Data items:
^^^^^^^^

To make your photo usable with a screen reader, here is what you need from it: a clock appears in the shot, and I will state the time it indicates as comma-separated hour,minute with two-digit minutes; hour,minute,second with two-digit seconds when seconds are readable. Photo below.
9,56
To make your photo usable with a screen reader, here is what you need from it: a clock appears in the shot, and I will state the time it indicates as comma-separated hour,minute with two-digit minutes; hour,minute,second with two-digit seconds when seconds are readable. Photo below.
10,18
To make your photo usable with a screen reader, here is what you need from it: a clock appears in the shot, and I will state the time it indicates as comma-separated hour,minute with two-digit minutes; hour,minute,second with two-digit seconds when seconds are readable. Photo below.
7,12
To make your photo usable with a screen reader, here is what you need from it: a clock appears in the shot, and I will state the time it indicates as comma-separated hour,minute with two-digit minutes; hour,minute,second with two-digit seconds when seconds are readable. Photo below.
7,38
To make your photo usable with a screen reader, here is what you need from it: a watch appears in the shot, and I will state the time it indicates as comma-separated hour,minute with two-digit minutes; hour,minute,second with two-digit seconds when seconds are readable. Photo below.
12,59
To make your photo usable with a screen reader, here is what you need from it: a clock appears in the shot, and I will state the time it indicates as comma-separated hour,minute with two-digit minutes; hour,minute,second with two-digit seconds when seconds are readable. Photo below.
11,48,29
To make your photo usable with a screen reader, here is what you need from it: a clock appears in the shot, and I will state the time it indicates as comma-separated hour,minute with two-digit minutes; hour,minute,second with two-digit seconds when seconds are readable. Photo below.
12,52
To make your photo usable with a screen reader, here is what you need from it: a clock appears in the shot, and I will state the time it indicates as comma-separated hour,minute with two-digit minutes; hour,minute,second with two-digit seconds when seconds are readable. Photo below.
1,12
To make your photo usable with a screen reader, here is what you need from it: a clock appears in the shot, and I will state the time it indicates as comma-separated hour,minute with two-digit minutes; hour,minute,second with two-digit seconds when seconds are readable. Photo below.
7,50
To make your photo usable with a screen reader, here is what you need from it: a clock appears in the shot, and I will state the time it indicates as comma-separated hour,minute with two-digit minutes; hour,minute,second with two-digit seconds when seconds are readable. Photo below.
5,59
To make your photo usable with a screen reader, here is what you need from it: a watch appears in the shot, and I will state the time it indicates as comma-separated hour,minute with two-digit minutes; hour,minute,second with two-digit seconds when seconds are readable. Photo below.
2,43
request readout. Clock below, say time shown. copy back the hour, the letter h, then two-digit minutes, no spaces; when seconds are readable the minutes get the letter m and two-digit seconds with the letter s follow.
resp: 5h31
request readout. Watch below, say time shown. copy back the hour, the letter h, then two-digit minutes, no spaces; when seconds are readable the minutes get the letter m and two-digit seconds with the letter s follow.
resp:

^^^^^^^^

BRIEF:
Write out all of the records above as a numbered list, leaving out any blank lines.

RESULT OF THE TASK:
1. To make your photo usable with a screen reader, here is what you need from it: a clock appears in the shot, and I will state the time it indicates as comma-separated hour,minute with two-digit minutes; hour,minute,second with two-digit seconds when seconds are readable. Photo below.
2. 9,56
3. To make your photo usable with a screen reader, here is what you need from it: a clock appears in the shot, and I will state the time it indicates as comma-separated hour,minute with two-digit minutes; hour,minute,second with two-digit seconds when seconds are readable. Photo below.
4. 10,18
5. To make your photo usable with a screen reader, here is what you need from it: a clock appears in the shot, and I will state the time it indicates as comma-separated hour,minute with two-digit minutes; hour,minute,second with two-digit seconds when seconds are readable. Photo below.
6. 7,12
7. To make your photo usable with a screen reader, here is what you need from it: a clock appears in the shot, and I will state the time it indicates as comma-separated hour,minute with two-digit minutes; hour,minute,second with two-digit seconds when seconds are readable. Photo below.
8. 7,38
9. To make your photo usable with a screen reader, here is what you need from it: a watch appears in the shot, and I will state the time it indicates as comma-separated hour,minute with two-digit minutes; hour,minute,second with two-digit seconds when seconds are readable. Photo below.
10. 12,59
11. To make your photo usable with a screen reader, here is what you need from it: a clock appears in the shot, and I will state the time it indicates as comma-separated hour,minute with two-digit minutes; hour,minute,second with two-digit seconds when seconds are readable. Photo below.
12. 11,48,29
13. To make your photo usable with a screen reader, here is what you need from it: a clock appears in the shot, and I will state the time it indicates as comma-separated hour,minute with two-digit minutes; hour,minute,second with two-digit seconds when seconds are readable. Photo below.
14. 12,52
15. To make your photo usable with a screen reader, here is what you need from it: a clock appears in the shot, and I will state the time it indicates as comma-separated hour,minute with two-digit minutes; hour,minute,second with two-digit seconds when seconds are readable. Photo below.
16. 1,12
17. To make your photo usable with a screen reader, here is what you need from it: a clock appears in the shot, and I will state the time it indicates as comma-separated hour,minute with two-digit minutes; hour,minute,second with two-digit seconds when seconds are readable. Photo below.
18. 7,50
19. To make your photo usable with a screen reader, here is what you need from it: a clock appears in the shot, and I will state the time it indicates as comma-separated hour,minute with two-digit minutes; hour,minute,second with two-digit seconds when seconds are readable. Photo below.
20. 5,59
21. To make your photo usable with a screen reader, here is what you need from it: a watch appears in the shot, and I will state the time it indicates as comma-separated hour,minute with two-digit minutes; hour,minute,second with two-digit seconds when seconds are readable. Photo below.
22. 2,43
23. request readout. Clock below, say time shown. copy back the hour, the letter h, then two-digit minutes, no spaces; when seconds are readable the minutes get the letter m and two-digit seconds with the letter s follow.
24. resp: 5h31
25. request readout. Watch below, say time shown. copy back the hour, the letter h, then two-digit minutes, no spaces; when seconds are readable the minutes get the letter m and two-digit seconds with the letter s follow.
26. resp:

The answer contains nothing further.